Saved entries
***

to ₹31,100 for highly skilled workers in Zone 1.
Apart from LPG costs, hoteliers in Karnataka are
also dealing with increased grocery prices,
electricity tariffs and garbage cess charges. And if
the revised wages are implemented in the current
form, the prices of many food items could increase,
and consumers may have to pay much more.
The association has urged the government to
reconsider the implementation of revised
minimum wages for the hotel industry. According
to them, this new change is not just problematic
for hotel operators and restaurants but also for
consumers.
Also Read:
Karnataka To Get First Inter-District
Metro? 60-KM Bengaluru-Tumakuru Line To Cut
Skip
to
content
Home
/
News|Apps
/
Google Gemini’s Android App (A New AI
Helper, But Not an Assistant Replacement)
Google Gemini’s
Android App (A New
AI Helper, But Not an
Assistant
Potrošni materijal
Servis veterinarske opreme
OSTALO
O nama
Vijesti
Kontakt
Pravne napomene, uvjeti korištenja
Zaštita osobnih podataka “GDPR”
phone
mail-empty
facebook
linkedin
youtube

***

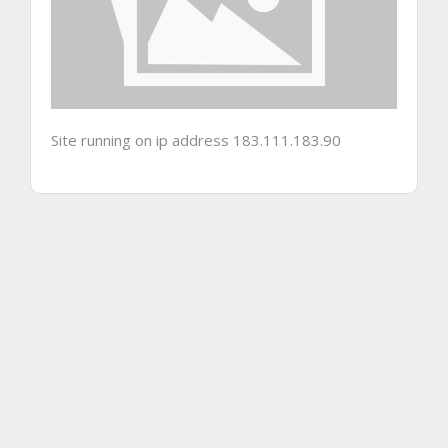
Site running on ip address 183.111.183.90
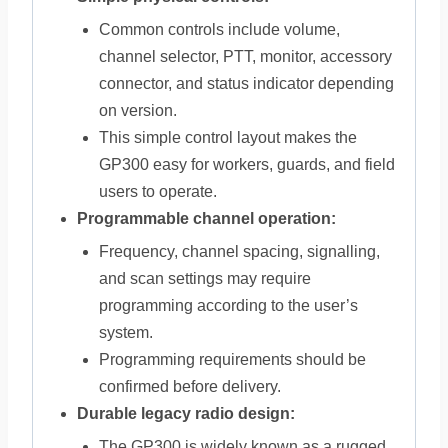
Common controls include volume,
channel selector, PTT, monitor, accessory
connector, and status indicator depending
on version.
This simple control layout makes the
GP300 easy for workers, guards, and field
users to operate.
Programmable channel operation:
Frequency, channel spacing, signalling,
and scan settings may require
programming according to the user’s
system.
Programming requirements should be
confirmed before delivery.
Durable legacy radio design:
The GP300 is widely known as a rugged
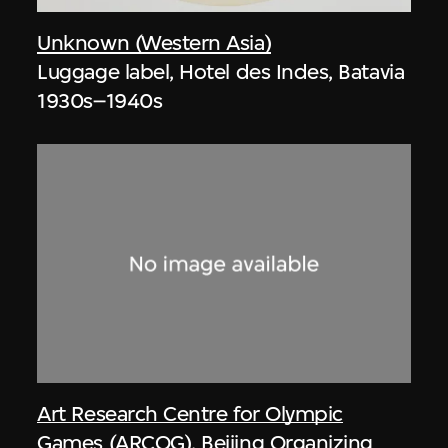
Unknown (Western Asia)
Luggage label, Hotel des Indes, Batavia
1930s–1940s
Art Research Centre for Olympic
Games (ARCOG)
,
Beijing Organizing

***

**WHAT YOU NEED TO DO**: Duplicate the stretch of lines from the one containing "Site running on ip address 183.111.183.90" through the one containing "Beijing Organizing", inclusive, leaving the pictures out of your answer.

**RESULT BELOW**:
Site running on ip address 183.111.183.90
Common controls include volume,
channel selector, PTT, monitor, accessory
connector, and status indicator depending
on version.
This simple control layout makes the
GP300 easy for workers, guards, and field
users to operate.
Programmable channel operation:
Frequency, channel spacing, signalling,
and scan settings may require
programming according to the user’s
system.
Programming requirements should be
confirmed before delivery.
Durable legacy radio design:
The GP300 is widely known as a rugged
Unknown (Western Asia)
Luggage label, Hotel des Indes, Batavia
1930s–1940s
Art Research Centre for Olympic
Games (ARCOG)
,
Beijing Organizing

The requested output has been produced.